Luis Diaz wrote 12/30/2016 at 18:39 point

Hi!

This is a very nice project. Thanks for sharing.

Do you have BOM for the project? Will love to build one for myself :)

  Are you sure? yes | no

Kuldeep Singh Dhaka wrote 12/30/2016 at 19:58 point

Hi Luis,

The design has few problem that im planning to fix soon.

And then upload the complete improvised design. :)

  Are you sure? yes | no

Luis Diaz wrote 01/02/2017 at 11:47 point

Nice! Thanks!

  Are you sure? yes | no

Kuldeep Singh Dhaka wrote 05/28/2017 at 18:31 point

@Luis Diaz Full code & design is public now.

  Are you sure? yes | no

Luis Diaz wrote 05/29/2017 at 17:47 point

Thank you :D

  Are you sure? yes | no

Craig Hissett wrote 12/30/2016 at 15:06 point

This is fantastic. So many uses for a handy terminal such as this.

  Are you sure? yes | no

Kuldeep Singh Dhaka wrote 12/30/2016 at 15:21 point

Thank you!

  Are you sure? yes | no

Craig Hissett wrote 12/30/2016 at 16:03 point

You're more than welcome!

If you ever start selling these get in touch; I'd love to get one.

I currently use and arduino with lcd shield and a few buttons to pass commands to devices via serial,  but it involves having to hardcode commands into the menu to be senylon hen selected . The keyboard support on this would make life so much easier!

  Are you sure? yes | no

ethan.dicks wrote 12/22/2016 at 20:04 point

Very nice for many things, but I still use vintage dumb terminals attached to real and emulated vintage machines (mostly PDP-8, PDP-11, etc., but a few others), and there are plenty of programs that aren't just writing to stdout (that use curses or just raw VT100 control sequences) that expect a minimum screen size of 80x24.  Some vintage apps check, but they are really only checking for 80x24 vs 132x24.  The screen layouts assume a minimum of 80 cols wide.

Great start though.  Definitely clean and minimal, and I do appreciate the support for both USB and PS/2 keyboards.

  Are you sure? yes | no

Kuldeep Singh Dhaka wrote 12/23/2016 at 20:59 point

@ethan.dicks I agree, I have felt the same.
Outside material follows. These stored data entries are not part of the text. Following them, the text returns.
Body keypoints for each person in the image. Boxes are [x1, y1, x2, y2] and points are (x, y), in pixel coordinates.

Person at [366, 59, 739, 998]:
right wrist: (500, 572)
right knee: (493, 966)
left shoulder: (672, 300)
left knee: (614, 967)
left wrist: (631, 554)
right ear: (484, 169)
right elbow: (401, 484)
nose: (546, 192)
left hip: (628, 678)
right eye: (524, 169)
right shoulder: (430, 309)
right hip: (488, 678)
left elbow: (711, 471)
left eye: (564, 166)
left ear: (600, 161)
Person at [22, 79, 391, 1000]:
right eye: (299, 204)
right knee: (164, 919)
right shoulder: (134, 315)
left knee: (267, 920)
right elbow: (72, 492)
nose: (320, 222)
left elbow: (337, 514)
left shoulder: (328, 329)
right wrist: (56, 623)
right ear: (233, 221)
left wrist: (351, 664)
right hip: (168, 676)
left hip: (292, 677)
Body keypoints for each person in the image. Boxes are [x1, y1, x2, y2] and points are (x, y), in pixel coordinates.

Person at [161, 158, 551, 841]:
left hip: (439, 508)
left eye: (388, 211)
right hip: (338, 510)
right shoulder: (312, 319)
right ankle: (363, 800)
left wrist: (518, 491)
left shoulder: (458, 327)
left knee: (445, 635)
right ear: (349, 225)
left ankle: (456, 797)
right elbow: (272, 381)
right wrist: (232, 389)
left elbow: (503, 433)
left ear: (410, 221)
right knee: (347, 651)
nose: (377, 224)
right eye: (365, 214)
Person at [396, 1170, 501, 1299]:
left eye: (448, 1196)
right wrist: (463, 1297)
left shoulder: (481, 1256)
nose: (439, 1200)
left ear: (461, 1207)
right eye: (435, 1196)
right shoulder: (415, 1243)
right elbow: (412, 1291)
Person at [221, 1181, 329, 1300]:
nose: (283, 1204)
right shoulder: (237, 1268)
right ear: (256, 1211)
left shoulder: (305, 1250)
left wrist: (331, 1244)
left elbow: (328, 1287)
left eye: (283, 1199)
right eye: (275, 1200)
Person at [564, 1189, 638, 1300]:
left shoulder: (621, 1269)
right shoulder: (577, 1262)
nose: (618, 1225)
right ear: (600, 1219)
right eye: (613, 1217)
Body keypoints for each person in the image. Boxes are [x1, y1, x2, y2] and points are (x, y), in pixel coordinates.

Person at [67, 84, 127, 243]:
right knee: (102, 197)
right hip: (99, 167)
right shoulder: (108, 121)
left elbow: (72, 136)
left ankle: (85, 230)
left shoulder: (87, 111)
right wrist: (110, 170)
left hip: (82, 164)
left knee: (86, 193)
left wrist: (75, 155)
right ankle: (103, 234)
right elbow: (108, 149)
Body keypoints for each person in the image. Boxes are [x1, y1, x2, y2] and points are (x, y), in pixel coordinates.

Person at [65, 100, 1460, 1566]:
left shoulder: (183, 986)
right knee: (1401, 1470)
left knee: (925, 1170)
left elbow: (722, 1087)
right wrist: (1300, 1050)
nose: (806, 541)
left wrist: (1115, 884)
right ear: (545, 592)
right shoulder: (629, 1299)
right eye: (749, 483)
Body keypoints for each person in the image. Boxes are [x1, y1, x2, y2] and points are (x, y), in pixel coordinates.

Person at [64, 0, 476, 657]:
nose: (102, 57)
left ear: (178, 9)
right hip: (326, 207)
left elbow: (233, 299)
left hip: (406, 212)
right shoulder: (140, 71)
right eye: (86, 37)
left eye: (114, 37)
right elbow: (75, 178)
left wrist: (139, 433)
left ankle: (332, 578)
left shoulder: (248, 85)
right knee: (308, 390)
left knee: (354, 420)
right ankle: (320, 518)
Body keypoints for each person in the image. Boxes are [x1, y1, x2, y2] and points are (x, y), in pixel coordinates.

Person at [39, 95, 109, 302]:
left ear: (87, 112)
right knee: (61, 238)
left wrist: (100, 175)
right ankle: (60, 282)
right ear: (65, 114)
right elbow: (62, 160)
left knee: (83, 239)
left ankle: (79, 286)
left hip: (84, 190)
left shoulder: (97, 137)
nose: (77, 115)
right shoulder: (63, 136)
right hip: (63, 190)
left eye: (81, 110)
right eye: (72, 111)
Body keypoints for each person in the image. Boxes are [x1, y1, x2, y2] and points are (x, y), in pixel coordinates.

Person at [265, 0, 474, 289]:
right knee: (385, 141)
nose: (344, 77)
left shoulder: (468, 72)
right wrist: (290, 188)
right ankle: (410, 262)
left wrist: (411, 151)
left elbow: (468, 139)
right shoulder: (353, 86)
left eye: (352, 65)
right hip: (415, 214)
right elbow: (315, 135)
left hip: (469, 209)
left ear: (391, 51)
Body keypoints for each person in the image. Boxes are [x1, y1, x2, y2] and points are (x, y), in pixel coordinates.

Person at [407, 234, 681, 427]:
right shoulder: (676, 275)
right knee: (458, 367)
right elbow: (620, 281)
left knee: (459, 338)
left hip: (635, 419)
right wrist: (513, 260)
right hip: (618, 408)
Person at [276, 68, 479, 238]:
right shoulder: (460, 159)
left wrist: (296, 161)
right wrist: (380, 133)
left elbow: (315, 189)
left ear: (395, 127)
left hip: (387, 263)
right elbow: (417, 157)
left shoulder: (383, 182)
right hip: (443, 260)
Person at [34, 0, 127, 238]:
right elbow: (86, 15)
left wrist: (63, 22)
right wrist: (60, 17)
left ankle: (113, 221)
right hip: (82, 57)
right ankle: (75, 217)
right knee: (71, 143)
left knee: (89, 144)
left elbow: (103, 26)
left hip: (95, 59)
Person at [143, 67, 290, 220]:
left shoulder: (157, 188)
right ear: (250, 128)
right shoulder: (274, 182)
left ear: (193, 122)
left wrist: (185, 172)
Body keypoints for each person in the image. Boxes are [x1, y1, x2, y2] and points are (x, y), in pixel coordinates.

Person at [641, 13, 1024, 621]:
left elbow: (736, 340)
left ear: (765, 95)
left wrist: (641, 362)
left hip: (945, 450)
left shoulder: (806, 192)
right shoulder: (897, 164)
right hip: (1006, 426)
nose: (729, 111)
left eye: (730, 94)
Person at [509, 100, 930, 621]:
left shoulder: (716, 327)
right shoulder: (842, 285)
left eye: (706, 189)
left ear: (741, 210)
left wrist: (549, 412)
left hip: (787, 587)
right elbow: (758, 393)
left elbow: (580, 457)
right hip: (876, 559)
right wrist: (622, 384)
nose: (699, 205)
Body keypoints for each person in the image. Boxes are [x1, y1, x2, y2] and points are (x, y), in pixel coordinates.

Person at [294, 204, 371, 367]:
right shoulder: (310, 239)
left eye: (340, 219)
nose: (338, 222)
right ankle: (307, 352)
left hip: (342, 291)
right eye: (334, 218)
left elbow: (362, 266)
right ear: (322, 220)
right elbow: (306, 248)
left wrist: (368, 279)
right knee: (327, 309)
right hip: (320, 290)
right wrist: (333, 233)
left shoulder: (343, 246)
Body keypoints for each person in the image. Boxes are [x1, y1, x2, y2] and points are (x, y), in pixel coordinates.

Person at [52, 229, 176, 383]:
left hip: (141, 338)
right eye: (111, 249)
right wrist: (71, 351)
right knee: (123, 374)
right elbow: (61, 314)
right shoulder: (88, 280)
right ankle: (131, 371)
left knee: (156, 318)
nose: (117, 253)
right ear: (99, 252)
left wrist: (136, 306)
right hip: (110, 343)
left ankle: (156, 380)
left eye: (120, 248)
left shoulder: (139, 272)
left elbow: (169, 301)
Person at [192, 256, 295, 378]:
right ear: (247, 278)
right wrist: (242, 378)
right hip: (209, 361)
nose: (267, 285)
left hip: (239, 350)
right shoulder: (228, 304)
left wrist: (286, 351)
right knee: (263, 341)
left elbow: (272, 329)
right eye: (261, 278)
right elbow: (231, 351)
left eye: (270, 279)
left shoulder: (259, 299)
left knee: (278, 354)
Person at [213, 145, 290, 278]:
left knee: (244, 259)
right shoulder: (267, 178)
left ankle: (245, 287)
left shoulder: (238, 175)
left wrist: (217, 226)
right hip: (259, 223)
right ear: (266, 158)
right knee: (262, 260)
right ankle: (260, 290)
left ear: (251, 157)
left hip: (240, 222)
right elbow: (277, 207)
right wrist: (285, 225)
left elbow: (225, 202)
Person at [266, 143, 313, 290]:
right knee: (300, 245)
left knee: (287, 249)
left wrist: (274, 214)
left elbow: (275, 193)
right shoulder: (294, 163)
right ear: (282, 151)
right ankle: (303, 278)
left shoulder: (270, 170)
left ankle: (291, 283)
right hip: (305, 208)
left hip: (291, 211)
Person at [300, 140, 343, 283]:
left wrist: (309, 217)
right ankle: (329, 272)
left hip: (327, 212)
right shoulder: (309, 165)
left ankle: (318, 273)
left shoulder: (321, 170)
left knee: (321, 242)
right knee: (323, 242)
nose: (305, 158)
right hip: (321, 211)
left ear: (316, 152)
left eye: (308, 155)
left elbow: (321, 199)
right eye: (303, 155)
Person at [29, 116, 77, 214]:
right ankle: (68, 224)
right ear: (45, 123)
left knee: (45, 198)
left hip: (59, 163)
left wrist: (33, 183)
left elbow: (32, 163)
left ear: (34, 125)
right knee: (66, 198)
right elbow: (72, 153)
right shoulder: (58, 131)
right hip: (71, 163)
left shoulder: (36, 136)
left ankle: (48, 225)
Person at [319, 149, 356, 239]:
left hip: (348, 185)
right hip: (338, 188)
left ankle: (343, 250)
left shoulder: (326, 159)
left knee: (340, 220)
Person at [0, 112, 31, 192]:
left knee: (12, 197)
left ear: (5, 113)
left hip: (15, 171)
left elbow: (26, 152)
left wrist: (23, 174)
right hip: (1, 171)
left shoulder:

Need to find a LCD that is appropriate in number of pixel, screen area and price (and still "fit" on the palm).
Thank you for your inputs.

  Are you sure? yes | no

Wenting Z. wrote 12/24/2016 at 01:57 point

80x24 text using  5x7 text requires a resolution of 480*192, I think these 3.2 IPS 480*320 screens worth a try. I'm currently in China and planning go back to the U.S. next month. And I got a LOT of different screens here with very low price (3.2 IPS 480*320 for $1 each, 4.0 IPS 800*480 for $2 each)! If you are interested, I can send you some screens :)

  Are you sure? yes | no

Kuldeep Singh Dhaka wrote 12/25/2016 at 14:17 point

@Wenting Z. Interesting! lets talk on this more. :)

  Are you sure? yes | no

Kuldeep Singh Dhaka wrote 03/20/2017 at 17:01 point

@ethan.dicks Please see update on the rev 3!